* INSTRUCTIONS TO FOLLOW
Retype all of the listing exactly, passing over any picture you find.

* GIVEN DATA
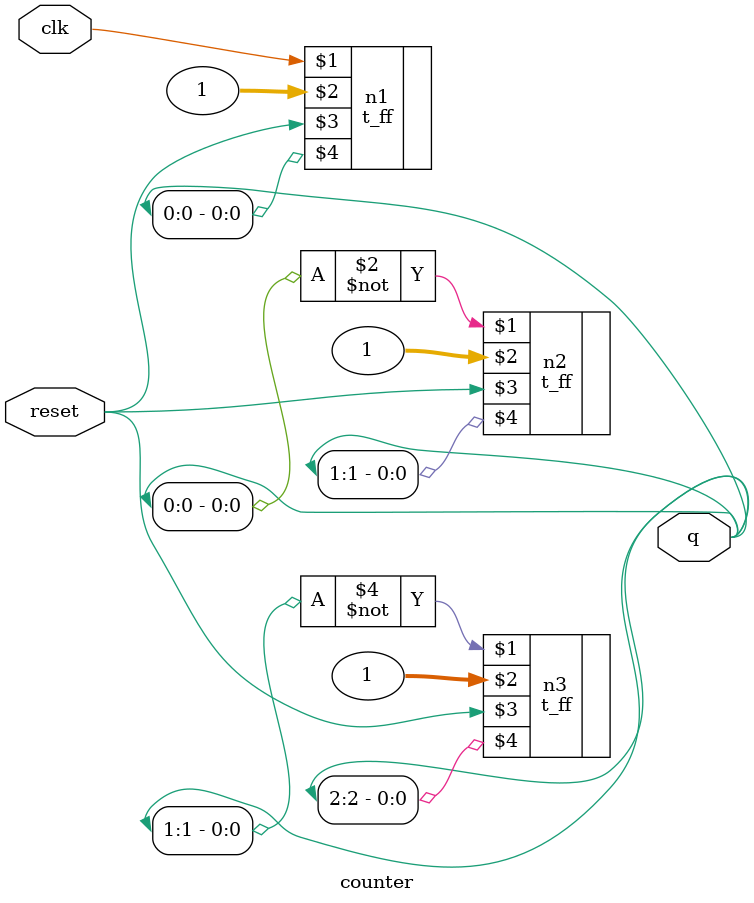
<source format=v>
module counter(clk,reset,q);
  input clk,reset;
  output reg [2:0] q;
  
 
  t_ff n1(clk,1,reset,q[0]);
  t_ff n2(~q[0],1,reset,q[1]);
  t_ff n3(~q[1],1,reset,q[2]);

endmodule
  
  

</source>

* ANSWER BOX
<source format=v>
module counter(clk,reset,q);
  input clk,reset;
  output reg [2:0] q;
  
 
  t_ff n1(clk,1,reset,q[0]);
  t_ff n2(~q[0],1,reset,q[1]);
  t_ff n3(~q[1],1,reset,q[2]);

endmodule
  
  

</source>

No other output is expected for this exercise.